La Prealpina - 08/02/2017

Si sono incrociati passato, presente e futuro nella cerimonia con la quale l’Associazione Amici Liuc, Univa e le aziende Creden e Rtr hanno consegnato 8 borse di studio, una intitolata a Mauro Luoni, storico responsabile dell’Area Comunicazione e Immagine dell’Unione Industriali di Varese, ad altrettanti studenti e studentesse in Economia dell’Università Cattaneo. Assegni compresi fra i 2.800 e i 6.000 euro in sostegno ai percorsi di studio, parte dei benefici economici (mediamente 1.600.000 euro) riconosciuti ogni anno agli iscritti dell’ateneo. E se i contributi economici faranno certamente piacere ai premiati e alle loro famiglie, l’appuntamento di ieri è stato anche l’occasione per ricordare valori e prospettive che uniscono università e aziende del territorio.

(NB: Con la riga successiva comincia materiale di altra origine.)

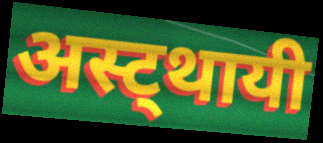
अस्ट्थायीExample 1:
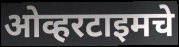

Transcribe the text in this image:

ओव्हरटाइमचे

Introdotto dalla responsabile per il diritto allo studio, Sabrina Belli, il presidente Liuc Michele Graglia ha sottolineato: «C’è un buon rapporto con le imprese e le famiglie. La consegna delle borse di studio è il coronamento di un’attività che si porta avanti tutti i giorni per sfornare giovani con una solida preparazione e capacità di guardare avanti».

Il rettore Federico Visconti ha osservato come il sostegno dato a ragazzi di valore sia un contributo concreto alla mobilità sociale, poi ha valorizzato la rete di rapporti che lega l’università «a tanti attori, per esempio all’Unione Industriali, alle imprese e all’Associazione Amici Liuc, che crea continuità con gli studenti». Luca Capodiferro, presidente dell’Associazione, ha spronato i borsisti a «non dimenticare chi vi ha teso una mano. Iscrivetevi alle realtà che sostengono l’università. Ogni iscrizione è un piccolo tassello per istituire tante borse di studio».

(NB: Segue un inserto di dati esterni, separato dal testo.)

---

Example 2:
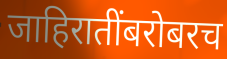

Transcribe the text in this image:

जाहिरातींबरोबरच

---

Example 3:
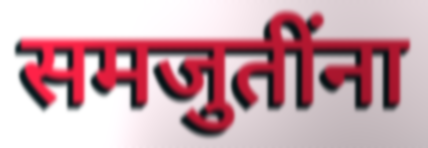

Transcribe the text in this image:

समजुतींना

Quelle messe a disposizione dall’Associazione Amici Liuc sono andate a Laura Affuso, Fiorella Penna, Edoardo Comparetto, Pier Paolo Pipino e Pasquale Mappa, mentre Creden e Rtr Rete Rinnovabile hanno premiato Antonio Germanà e Simona Graziella Garofalo. Ad Anna Leso la borsa voluta da Univa in memoria di Mauro Luoni, del quale sono state rievocate a più riprese le doti professionali e umane. Così il direttore generale di Univa, Vittorio Gandini: «Nessun panegirico, lui non lo desidererebbe. Vogliamo ricordare una persona che quando nacque la Liuc fu subito coinvolta e, curando attività di comunicazione, ne ha in qualche modo storicizzato la vicenda. Era innamorato del territorio e dell’università, questo è un segno per lui, perché se lo merita».